Los precios, ¿producto de la coyuntura o la especulación?
El tema de los precios en los meses de junio y julio abre en agosto una serie de expectativas importantes que pueden mostrar la buena salud de nuestra economía o, si se dan los síntomas contrarios, la necesidad de adoptar medidas destinadas a aplacar el nivel inflacionario, sin duda el peor y más empobrecedor de los impuestos.
Desde principios de junio, por distintas razones, algunas también de corte especulativo, se comenzaron a verificar flagrantes carreras alcistas. La de los alquileres, por ejemplo, que en alguna medida fueron de tal magnitud que por la voracidad de propietarios inescrupulosos lograron que muchas de las nuevas propuestas de locación se salieran de los niveles del mercado y quedaran las viviendas vacías hasta que los precios se fueran ajustando, tal como funciona la lógica del sistema.
Sin embargo, por esa voracidad desmedida de algunos que quisieron adelantarse al impuesto establecido a los alquileres que regiría a partir del 1º de julio, muchas familias –no nos cabe dudas– debieron recurrir a los refugios precarios que el país ofrece para los desplazados, los barrios marginados o asentamientos precarios.
Otros, por supuesto, debieron destinar a la vivienda proporciones gigantescas del salario, debiendo bajar la calidad de vida achicando factores esenciales que la sostienen: se borraron de las mutualistas, redujeron el consumo de alimentos y, por supuesto, dejaron de comprar prendas de vestir, si es que lo hacían.
Paralelamente, por causas distintas, otros elementos que conforman la llamada canasta básica de alimentos, saltaron hacia arriba: a saber la carne, el arroz, las papas, el trigo y sus derivados, como la harina, el pan y, también, la leche, etc.
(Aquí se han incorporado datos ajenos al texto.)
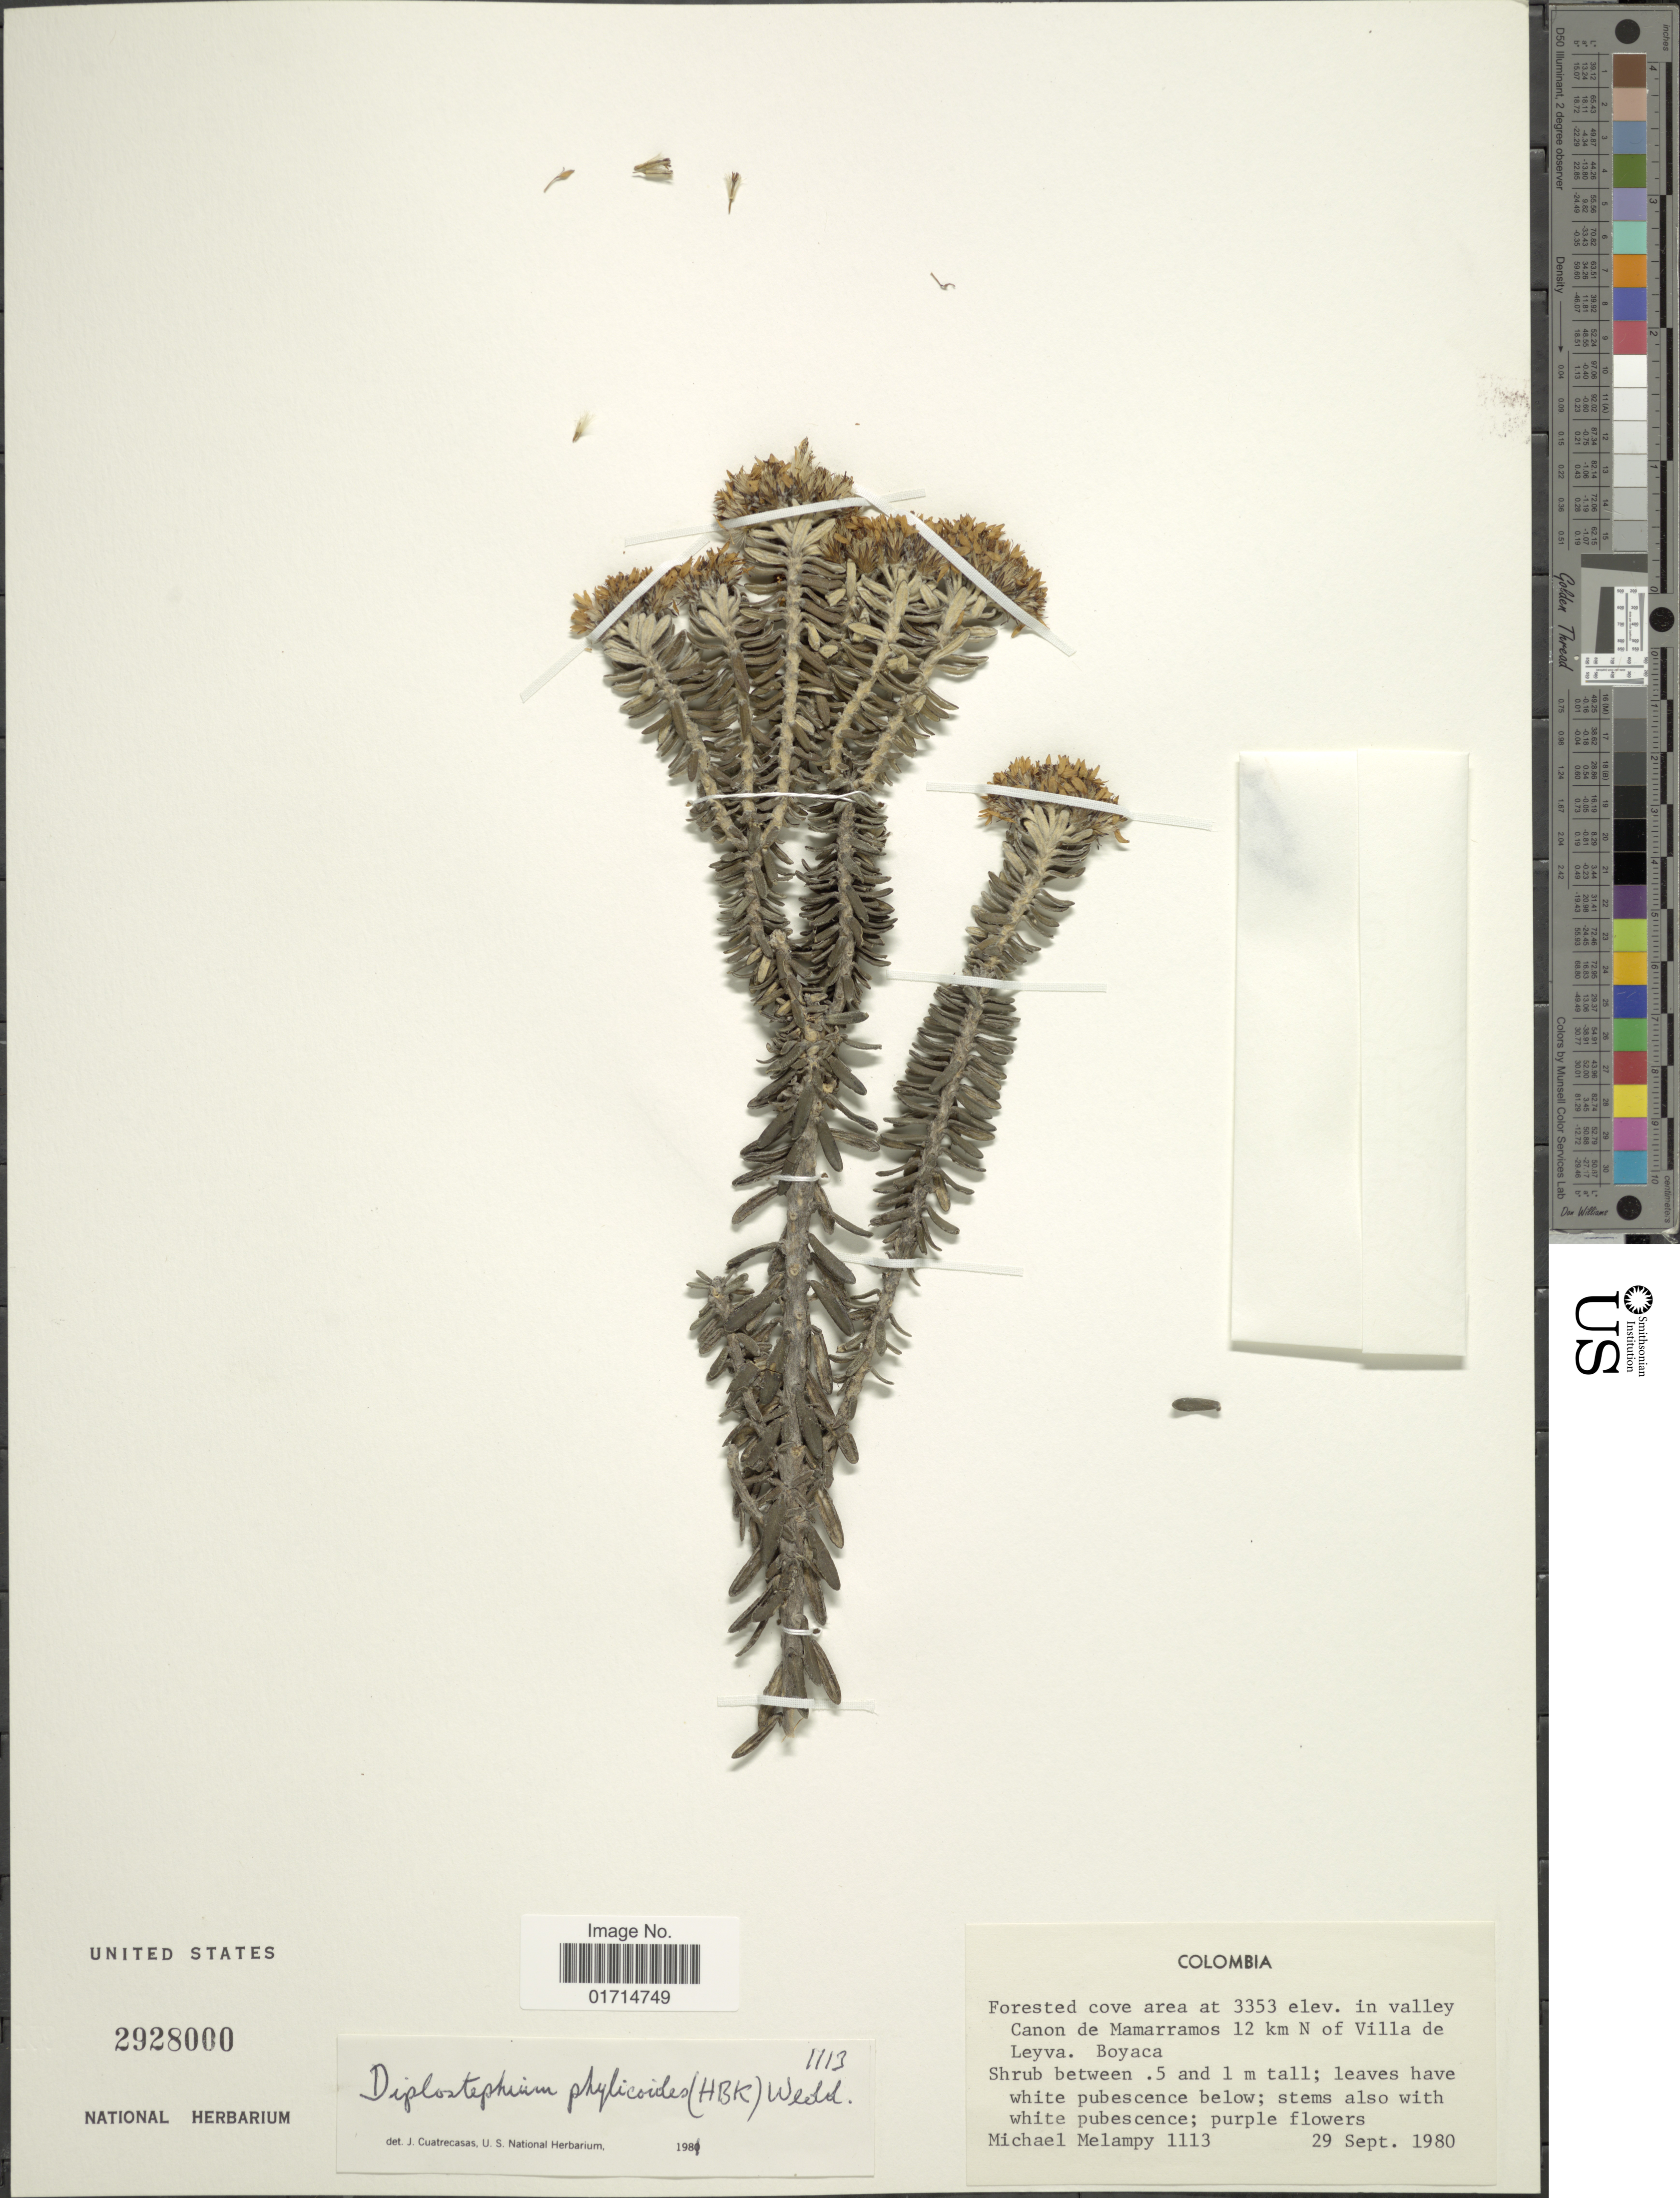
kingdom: Plantae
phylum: Tracheophyta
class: Magnoliopsida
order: Asterales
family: Asteraceae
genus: Diplostephium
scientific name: Diplostephium phylicoides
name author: (Kunth) Wedd.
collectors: M. Melampy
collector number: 1113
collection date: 1980-09-29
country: Colombia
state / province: Boyacá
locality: In valley Cannon de Mamarramos 12 km N of Villa de Leyva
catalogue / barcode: US 2928000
Claro, en este proceso –cuando se trata de producción agropecuaria– debemos reconocer que los factores atmosféricos influyen decisivamente, pero también hay que decir que muchos de ellos son manejados a destiempo, porque la cosecha de arroz ya pasó, la producción de leche se mantiene en los mismos niveles, etc.
Avengámonos a que en materia de frutas y hortalizas la cuestión atmosférica es decisiva, sin analizar, por supuesto, las partidas que los acopiadores tienen «en cámara» y que van colocando en el mercado de acuerdo con las exigencias de éste.
Por supuesto, el tema es preocupante, porque el rebrote de subas, o sea de reducción de la oferta frente a una sostenida demanda, se produce en momentos en que el IVA básico, que afecta a la mayoría de estos productos se redujo del 14 al 10 por ciento.
Es bueno, entonces, reflexionar sobre lo que ha ocurrido en estos últimos meses con los precios, porque el análisis no puede ser lineal, vinculado sólo a razones de mercado, como sostienen algunos empresarios que se alarman porque el gobierno intenta aplacar los precios de productos esenciales.
Con dos cortes de carne, de consumo popular, lo está intentando, quitando el IVA de los mismos, para que el asado y la falda puedan llegar al público a precios más accesibles. Pero el gobierno sabe que el objetivo debe ser más ambicioso, porque ninguna familia se alimenta sólo a base de carne, dándose el contrasentido de que mientras esos cortes de carne se reducen promedialmente en cinco pesos por kilo, la leche, que es esencial y de consumo diario, aumentó en más de dos.
Se trata, claro está, de un problema de oferta y demanda, pero también de políticas inteligentes que deben orientar a los mercados que no deben tener sólo el objetivo de lograr la mayor ganancia a costa del menos pudiente que es el consumidor.
El gobierno hizo bien en resignar el cobro del IVA en esos cortes de carne y deberá estudiar medidas similares, si son necesarias, en otros alimentos de primera necesidad si se establece previamente que el actual nivel de precios es producto de la coyuntura y no de la especulación.